[Exercise directions]:
Your answer should restate each line of the data below word for word.

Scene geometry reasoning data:
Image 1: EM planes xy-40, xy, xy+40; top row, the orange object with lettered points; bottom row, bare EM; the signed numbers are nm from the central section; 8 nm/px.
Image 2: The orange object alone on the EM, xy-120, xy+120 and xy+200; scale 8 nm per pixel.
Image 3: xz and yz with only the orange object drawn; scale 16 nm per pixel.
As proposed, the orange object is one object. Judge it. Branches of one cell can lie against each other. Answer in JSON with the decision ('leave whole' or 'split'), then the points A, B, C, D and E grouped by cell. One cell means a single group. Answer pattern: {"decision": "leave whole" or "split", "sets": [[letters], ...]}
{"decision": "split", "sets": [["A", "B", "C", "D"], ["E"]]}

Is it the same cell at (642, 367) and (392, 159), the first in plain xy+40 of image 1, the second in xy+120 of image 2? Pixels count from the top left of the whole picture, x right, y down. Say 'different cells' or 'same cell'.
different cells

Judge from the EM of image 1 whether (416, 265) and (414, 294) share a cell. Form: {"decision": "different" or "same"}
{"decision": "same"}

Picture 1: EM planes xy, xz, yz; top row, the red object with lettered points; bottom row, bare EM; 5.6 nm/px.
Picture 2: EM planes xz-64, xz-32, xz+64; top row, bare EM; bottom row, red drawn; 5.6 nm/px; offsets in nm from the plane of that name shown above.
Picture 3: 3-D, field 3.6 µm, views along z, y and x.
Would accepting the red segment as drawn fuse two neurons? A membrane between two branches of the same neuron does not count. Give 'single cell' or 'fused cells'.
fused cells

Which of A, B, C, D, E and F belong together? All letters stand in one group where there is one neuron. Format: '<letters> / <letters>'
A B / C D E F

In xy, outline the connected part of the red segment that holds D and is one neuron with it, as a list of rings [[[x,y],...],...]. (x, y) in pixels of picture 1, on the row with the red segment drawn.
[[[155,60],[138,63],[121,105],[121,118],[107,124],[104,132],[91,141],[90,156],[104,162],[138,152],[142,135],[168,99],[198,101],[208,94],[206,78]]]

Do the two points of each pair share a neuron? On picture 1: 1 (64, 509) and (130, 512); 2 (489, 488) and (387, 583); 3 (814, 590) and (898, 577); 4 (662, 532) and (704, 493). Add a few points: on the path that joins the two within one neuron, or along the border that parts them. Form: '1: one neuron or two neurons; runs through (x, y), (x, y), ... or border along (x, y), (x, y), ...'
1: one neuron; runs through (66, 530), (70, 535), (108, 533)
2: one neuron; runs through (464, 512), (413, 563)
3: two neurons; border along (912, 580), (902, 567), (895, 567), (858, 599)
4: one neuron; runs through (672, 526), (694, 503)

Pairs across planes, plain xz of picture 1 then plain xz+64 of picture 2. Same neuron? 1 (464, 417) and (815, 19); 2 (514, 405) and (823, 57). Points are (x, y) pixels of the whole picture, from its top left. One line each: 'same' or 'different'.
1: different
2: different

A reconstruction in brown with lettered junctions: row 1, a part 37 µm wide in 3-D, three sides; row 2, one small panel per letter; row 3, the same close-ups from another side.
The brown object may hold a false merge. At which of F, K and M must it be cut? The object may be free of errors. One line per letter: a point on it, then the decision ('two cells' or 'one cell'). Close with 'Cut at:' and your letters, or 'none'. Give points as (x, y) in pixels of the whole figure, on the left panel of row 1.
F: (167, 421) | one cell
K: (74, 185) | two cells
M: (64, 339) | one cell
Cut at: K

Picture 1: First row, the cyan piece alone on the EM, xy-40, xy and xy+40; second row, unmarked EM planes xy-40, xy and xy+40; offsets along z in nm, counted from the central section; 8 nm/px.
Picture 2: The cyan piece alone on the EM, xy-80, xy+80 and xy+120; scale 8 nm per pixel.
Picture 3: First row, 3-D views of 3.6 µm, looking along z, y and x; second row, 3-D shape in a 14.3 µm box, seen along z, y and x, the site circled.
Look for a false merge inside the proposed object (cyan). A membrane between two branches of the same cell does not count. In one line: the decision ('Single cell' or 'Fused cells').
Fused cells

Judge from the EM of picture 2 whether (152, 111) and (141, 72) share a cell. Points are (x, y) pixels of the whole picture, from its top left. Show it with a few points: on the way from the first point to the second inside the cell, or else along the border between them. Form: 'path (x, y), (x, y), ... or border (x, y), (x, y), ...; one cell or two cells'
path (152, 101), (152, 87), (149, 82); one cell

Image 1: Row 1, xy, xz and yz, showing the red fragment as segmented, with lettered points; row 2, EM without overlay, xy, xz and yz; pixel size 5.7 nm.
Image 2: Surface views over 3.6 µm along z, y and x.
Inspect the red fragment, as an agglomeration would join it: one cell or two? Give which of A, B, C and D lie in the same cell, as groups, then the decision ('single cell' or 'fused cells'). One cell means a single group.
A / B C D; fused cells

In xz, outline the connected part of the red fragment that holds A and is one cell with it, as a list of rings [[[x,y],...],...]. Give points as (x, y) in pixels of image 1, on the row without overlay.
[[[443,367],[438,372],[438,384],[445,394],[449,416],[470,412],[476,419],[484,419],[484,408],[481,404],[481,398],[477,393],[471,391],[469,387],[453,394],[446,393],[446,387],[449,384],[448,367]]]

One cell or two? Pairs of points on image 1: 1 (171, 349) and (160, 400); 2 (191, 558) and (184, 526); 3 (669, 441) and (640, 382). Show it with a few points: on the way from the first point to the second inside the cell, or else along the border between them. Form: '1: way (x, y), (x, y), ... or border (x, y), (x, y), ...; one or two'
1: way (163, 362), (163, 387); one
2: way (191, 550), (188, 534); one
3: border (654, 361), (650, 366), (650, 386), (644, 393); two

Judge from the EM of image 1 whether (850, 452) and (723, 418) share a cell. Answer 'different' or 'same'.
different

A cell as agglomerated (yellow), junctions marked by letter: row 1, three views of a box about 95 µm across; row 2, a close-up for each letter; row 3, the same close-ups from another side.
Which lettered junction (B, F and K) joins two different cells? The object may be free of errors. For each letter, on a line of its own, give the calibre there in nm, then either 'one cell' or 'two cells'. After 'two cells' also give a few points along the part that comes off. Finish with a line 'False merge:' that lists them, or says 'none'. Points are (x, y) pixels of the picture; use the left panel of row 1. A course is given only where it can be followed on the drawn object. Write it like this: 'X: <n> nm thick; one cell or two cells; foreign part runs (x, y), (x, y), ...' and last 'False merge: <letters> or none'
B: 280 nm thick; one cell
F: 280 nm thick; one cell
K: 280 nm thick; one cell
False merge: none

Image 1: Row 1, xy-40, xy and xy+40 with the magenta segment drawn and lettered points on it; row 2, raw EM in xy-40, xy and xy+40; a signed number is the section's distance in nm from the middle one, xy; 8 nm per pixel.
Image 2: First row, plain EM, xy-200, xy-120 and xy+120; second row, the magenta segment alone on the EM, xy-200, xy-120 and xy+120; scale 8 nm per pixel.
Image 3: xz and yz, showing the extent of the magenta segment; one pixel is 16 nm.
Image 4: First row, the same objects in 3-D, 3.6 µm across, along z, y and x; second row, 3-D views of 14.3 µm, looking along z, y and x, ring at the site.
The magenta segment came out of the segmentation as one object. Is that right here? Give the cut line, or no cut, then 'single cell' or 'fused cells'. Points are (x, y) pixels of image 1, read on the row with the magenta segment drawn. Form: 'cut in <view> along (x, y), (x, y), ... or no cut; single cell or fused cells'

[Exercise result]:
Image 1: EM planes xy-40, xy, xy+40; top row, the orange object with lettered points; bottom row, bare EM; the signed numbers are nm from the central section; 8 nm/px.
Image 2: The orange object alone on the EM, xy-120, xy+120 and xy+200; scale 8 nm per pixel.
Image 3: xz and yz with only the orange object drawn; scale 16 nm per pixel.
As proposed, the orange object is one object. Judge it. Branches of one cell can lie against each other. Answer in JSON with the decision ('leave whole' or 'split'), then the points A, B, C, D and E grouped by cell. One cell means a single group. Answer pattern: {"decision": "leave whole" or "split", "sets": [[letters], ...]}
{"decision": "split", "sets": [["A", "B", "C", "D"], ["E"]]}

Is it the same cell at (642, 367) and (392, 159), the first in plain xy+40 of image 1, the second in xy+120 of image 2? Pixels count from the top left of the whole picture, x right, y down. Say 'different cells' or 'same cell'.
different cells

Judge from the EM of image 1 whether (416, 265) and (414, 294) share a cell. Form: {"decision": "different" or "same"}
{"decision": "same"}

Picture 1: EM planes xy, xz, yz; top row, the red object with lettered points; bottom row, bare EM; 5.6 nm/px.
Picture 2: EM planes xz-64, xz-32, xz+64; top row, bare EM; bottom row, red drawn; 5.6 nm/px; offsets in nm from the plane of that name shown above.
Picture 3: 3-D, field 3.6 µm, views along z, y and x.
Would accepting the red segment as drawn fuse two neurons? A membrane between two branches of the same neuron does not count. Give 'single cell' or 'fused cells'.
fused cells

Which of A, B, C, D, E and F belong together? All letters stand in one group where there is one neuron. Format: '<letters> / <letters>'
A B / C D E F

In xy, outline the connected part of the red segment that holds D and is one neuron with it, as a list of rings [[[x,y],...],...]. (x, y) in pixels of picture 1, on the row with the red segment drawn.
[[[155,60],[138,63],[121,105],[121,118],[107,124],[104,132],[91,141],[90,156],[104,162],[138,152],[142,135],[168,99],[198,101],[208,94],[206,78]]]

Do the two points of each pair share a neuron? On picture 1: 1 (64, 509) and (130, 512); 2 (489, 488) and (387, 583); 3 (814, 590) and (898, 577); 4 (662, 532) and (704, 493). Add a few points: on the path that joins the two within one neuron, or along the border that parts them. Form: '1: one neuron or two neurons; runs through (x, y), (x, y), ... or border along (x, y), (x, y), ...'
1: one neuron; runs through (66, 530), (70, 535), (108, 533)
2: one neuron; runs through (464, 512), (413, 563)
3: two neurons; border along (912, 580), (902, 567), (895, 567), (858, 599)
4: one neuron; runs through (672, 526), (694, 503)

Pairs across planes, plain xz of picture 1 then plain xz+64 of picture 2. Same neuron? 1 (464, 417) and (815, 19); 2 (514, 405) and (823, 57). Points are (x, y) pixels of the whole picture, from its top left. One line each: 'same' or 'different'.
1: different
2: different

A reconstruction in brown with lettered junctions: row 1, a part 37 µm wide in 3-D, three sides; row 2, one small panel per letter; row 3, the same close-ups from another side.
The brown object may hold a false merge. At which of F, K and M must it be cut? The object may be free of errors. One line per letter: a point on it, then the decision ('two cells' or 'one cell'). Close with 'Cut at:' and your letters, or 'none'. Give points as (x, y) in pixels of the whole figure, on the left panel of row 1.
F: (167, 421) | one cell
K: (74, 185) | two cells
M: (64, 339) | one cell
Cut at: K

Picture 1: First row, the cyan piece alone on the EM, xy-40, xy and xy+40; second row, unmarked EM planes xy-40, xy and xy+40; offsets along z in nm, counted from the central section; 8 nm/px.
Picture 2: The cyan piece alone on the EM, xy-80, xy+80 and xy+120; scale 8 nm per pixel.
Picture 3: First row, 3-D views of 3.6 µm, looking along z, y and x; second row, 3-D shape in a 14.3 µm box, seen along z, y and x, the site circled.
Look for a false merge inside the proposed object (cyan). A membrane between two branches of the same cell does not count. In one line: the decision ('Single cell' or 'Fused cells').
Fused cells

Judge from the EM of picture 2 whether (152, 111) and (141, 72) share a cell. Points are (x, y) pixels of the whole picture, from its top left. Show it with a few points: on the way from the first point to the second inside the cell, or else along the border between them. Form: 'path (x, y), (x, y), ... or border (x, y), (x, y), ...; one cell or two cells'
path (152, 101), (152, 87), (149, 82); one cell

Image 1: Row 1, xy, xz and yz, showing the red fragment as segmented, with lettered points; row 2, EM without overlay, xy, xz and yz; pixel size 5.7 nm.
Image 2: Surface views over 3.6 µm along z, y and x.
Inspect the red fragment, as an agglomeration would join it: one cell or two? Give which of A, B, C and D lie in the same cell, as groups, then the decision ('single cell' or 'fused cells'). One cell means a single group.
A / B C D; fused cells

In xz, outline the connected part of the red fragment that holds A and is one cell with it, as a list of rings [[[x,y],...],...]. Give points as (x, y) in pixels of image 1, on the row without overlay.
[[[443,367],[438,372],[438,384],[445,394],[449,416],[470,412],[476,419],[484,419],[484,408],[481,404],[481,398],[477,393],[471,391],[469,387],[453,394],[446,393],[446,387],[449,384],[448,367]]]

One cell or two? Pairs of points on image 1: 1 (171, 349) and (160, 400); 2 (191, 558) and (184, 526); 3 (669, 441) and (640, 382). Show it with a few points: on the way from the first point to the second inside the cell, or else along the border between them. Form: '1: way (x, y), (x, y), ... or border (x, y), (x, y), ...; one or two'
1: way (163, 362), (163, 387); one
2: way (191, 550), (188, 534); one
3: border (654, 361), (650, 366), (650, 386), (644, 393); two

Judge from the EM of image 1 whether (850, 452) and (723, 418) share a cell. Answer 'different' or 'same'.
different

A cell as agglomerated (yellow), junctions marked by letter: row 1, three views of a box about 95 µm across; row 2, a close-up for each letter; row 3, the same close-ups from another side.
Which lettered junction (B, F and K) joins two different cells? The object may be free of errors. For each letter, on a line of its own, give the calibre there in nm, then either 'one cell' or 'two cells'. After 'two cells' also give a few points along the part that comes off. Finish with a line 'False merge:' that lists them, or says 'none'. Points are (x, y) pixels of the picture; use the left panel of row 1. A course is given only where it can be followed on the drawn object. Write it like this: 'X: <n> nm thick; one cell or two cells; foreign part runs (x, y), (x, y), ...' and last 'False merge: <letters> or none'
B: 280 nm thick; one cell
F: 280 nm thick; one cell
K: 280 nm thick; one cell
False merge: none

Image 1: Row 1, xy-40, xy and xy+40 with the magenta segment drawn and lettered points on it; row 2, raw EM in xy-40, xy and xy+40; a signed number is the section's distance in nm from the middle one, xy; 8 nm per pixel.
Image 2: First row, plain EM, xy-200, xy-120 and xy+120; second row, the magenta segment alone on the EM, xy-200, xy-120 and xy+120; scale 8 nm per pixel.
Image 3: xz and yz, showing the extent of the magenta segment; one pixel is 16 nm.
Image 4: First row, the same objects in 3-D, 3.6 µm across, along z, y and x; second row, 3-D views of 14.3 µm, looking along z, y and x, ring at the site.
The magenta segment came out of the segmentation as one object. Is that right here? Give the cut line, or no cut, then 'single cell' or 'fused cells'. Points are (x, y) pixels of image 1, read on the row with the magenta segment drawn. Form: 'cut in <view> along (x, y), (x, y), ... or no cut; single cell or fused cells'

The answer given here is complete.